Marza Animation made over twelve screenplays and three story reels for the film. The storyboards were detailed with voice actor's voices acting as a reference point. At Marza each script was transferred to a storyboard reel that was critiqued. The weak parts were edited out. Despite the harsh criticism that was mentally grueling moments for the director, the screenplay process by Marza was intended to have a beneficial effect at the end, when the team finally were able to edit out and create a more efficient script.

Yamazaki in an interviews says the animators were really conscious of the way they drew Lupin. The intended effect was for the viewers and Monkey Punch himself to say they recognize Lupin. The intention was even though it's CG, Lupin will look like 2D Lupin. Previous animators who worked on Lupin were on the sets to verify all the characters were Lupin-like. The film was initially set to be shot Hollywood-style with the characters in a globetrotting adventure. However, the undertaking of such a task in Japan as opposed to Hollywood was noted to be a formidable task. Therefore, the film team went into the route of CGI that can also create an action film.

The creative team of the Lupin franchise from previous works resumed for this production. For the first time since the stories were serialized as a cartoon in 1967 and in animated television in 1971, the eponymous thief was animated into a 3D figure amidst CGI background. Naoaki Kitajima, producer for the movie stated the movie is a testament to the creative potential of the Japanese people. The animators from Toms Entertainment and Marza Animation Planet intended the movie to serve as a cultural bridge between the different nations of the world, with a story that will be understood by any audience. The script was noted by a review that "bounce from setpiece to setpiece" with comedy used as the primary vehicle of movement throughout the script.

The script features an adventure with Mesoamerican, Mesopotamian mythology, and Nazi intrigue. The movie was slated to be released in Japan on December 6, 2019, by Toho following a worldwide release schedule during December 16 in France, the birthplace of Lupin's grandfather.

The original cast that voiced the previous Lupin installments returned including the eponymous Lupin voiced by Kanichi Kurita. Miyuki Sawashiro voiced Fujiko Mine, Daisuke Namikawa voiced Goemon Ishikawa XIII, Kiyoshi Kobayashi voiced Daisuke Jigen and Kōichi Yamadera as Zenigata. New characters appear in the film including Suzu Hirose as Laetitia the heroine archaeologist, Kōtarō Yoshida as archaeologist Lambert, and Tatsuya Fujiwara as Geralt. GKIDS announced the English-dub voice cast that will feature the returning voices of Tony Oliver as Lupin III; Richard Epcar as Daisuke Jigen; Lex Lang as Goemon Ishikawa; Michelle Ruff as Fujiko Mine; Doug Erholtz as Koichi Zenigata; Laurie C. Hymes as Laetitia; David Brimmer as Lambert; and Paul Guyet as Geralt.

====

Task set ::
**1)** From the Lupin film passage, list the new characters said to appear in the film, each with the actor who voices that character in the Japanese cast.
**2)** Answer these from the Lupin film passage:
(a) How many screenplays and story reels did Marza Animation make for the film?
(b) On what date and by which company was the film slated to be released in Japan?
(c) Who voiced Lupin in the returning original cast?
**3)** Quote the Lupin film passage from "The script features" up to and including "of Lupin's grandfather.".
You won't need the stored items for any of this work.

[Stored items]
====

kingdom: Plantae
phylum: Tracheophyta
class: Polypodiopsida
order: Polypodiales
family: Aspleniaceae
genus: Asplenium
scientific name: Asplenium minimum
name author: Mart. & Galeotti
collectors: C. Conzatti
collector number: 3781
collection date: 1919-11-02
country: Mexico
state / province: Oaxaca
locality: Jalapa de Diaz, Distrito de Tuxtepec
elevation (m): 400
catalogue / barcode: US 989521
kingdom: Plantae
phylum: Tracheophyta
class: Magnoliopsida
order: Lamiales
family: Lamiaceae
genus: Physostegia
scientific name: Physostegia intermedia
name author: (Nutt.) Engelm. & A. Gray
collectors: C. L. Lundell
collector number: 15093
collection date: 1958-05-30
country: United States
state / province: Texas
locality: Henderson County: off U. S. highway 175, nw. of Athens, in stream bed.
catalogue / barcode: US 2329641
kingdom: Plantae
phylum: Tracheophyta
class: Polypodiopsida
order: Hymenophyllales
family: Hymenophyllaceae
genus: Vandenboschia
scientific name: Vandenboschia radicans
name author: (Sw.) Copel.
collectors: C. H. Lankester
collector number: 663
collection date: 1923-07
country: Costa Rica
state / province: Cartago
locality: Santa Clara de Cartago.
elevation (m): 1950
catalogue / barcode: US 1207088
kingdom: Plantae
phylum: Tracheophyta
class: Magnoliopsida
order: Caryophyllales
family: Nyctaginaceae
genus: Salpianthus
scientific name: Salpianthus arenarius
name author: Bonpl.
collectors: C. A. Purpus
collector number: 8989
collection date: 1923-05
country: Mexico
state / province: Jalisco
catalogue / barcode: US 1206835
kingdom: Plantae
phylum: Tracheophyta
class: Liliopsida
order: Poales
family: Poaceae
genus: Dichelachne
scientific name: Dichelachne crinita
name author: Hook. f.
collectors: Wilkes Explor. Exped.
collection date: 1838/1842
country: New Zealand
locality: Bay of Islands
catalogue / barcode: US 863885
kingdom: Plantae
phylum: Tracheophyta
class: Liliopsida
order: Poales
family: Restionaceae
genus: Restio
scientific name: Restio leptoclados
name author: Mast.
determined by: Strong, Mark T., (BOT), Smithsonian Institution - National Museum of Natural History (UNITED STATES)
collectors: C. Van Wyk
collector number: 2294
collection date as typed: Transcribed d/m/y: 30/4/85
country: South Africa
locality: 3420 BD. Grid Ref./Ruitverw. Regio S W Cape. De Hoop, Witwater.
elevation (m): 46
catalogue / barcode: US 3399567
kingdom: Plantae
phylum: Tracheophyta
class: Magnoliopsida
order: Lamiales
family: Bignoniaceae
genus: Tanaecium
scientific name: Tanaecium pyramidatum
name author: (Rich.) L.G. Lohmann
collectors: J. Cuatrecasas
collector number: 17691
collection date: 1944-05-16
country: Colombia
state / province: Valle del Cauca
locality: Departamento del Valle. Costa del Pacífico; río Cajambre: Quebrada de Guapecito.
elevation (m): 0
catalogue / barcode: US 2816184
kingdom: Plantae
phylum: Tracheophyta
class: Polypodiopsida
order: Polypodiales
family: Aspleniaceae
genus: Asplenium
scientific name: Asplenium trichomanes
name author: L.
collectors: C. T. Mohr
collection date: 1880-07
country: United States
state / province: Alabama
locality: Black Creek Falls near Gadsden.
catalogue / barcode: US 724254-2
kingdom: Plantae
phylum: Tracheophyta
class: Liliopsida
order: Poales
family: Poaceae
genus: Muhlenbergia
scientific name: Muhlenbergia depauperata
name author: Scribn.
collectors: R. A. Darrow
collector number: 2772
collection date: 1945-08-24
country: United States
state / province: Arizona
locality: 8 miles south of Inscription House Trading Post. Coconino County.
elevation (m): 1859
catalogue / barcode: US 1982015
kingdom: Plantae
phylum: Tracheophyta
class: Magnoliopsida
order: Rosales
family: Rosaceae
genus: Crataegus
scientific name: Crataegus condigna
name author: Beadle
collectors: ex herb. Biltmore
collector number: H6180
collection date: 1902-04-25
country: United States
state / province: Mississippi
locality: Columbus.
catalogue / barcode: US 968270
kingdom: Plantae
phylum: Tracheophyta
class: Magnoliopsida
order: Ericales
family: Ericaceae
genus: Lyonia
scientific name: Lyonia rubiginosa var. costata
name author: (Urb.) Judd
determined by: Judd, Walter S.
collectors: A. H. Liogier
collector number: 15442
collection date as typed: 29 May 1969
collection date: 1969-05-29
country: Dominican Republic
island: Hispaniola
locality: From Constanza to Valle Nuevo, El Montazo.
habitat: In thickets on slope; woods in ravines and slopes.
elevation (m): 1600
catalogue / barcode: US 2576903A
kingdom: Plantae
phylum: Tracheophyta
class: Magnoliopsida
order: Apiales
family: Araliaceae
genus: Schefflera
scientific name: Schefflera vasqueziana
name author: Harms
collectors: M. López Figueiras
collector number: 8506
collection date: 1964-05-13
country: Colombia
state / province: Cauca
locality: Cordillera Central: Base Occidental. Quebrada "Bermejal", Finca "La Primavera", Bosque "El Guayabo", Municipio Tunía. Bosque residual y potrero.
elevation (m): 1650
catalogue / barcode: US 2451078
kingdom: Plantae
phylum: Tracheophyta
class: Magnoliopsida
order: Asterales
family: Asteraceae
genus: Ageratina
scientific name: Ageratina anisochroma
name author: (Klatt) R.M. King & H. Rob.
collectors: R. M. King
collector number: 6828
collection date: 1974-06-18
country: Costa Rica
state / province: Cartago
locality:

====

Written responses ::
**1)**
Laetitia: Suzu Hirose
Lambert: Kōtarō Yoshida
Geralt: Tatsuya Fujiwara

**2)**
(a) Over twelve screenplays and three story reels.
(b) December 6, 2019, by Toho.
(c) Kanichi Kurita.

**3)**
The script features an adventure with Mesoamerican, Mesopotamian mythology, and Nazi intrigue. The movie was slated to be released in Japan on December 6, 2019, by Toho following a worldwide release schedule during December 16 in France, the birthplace of Lupin's grandfather.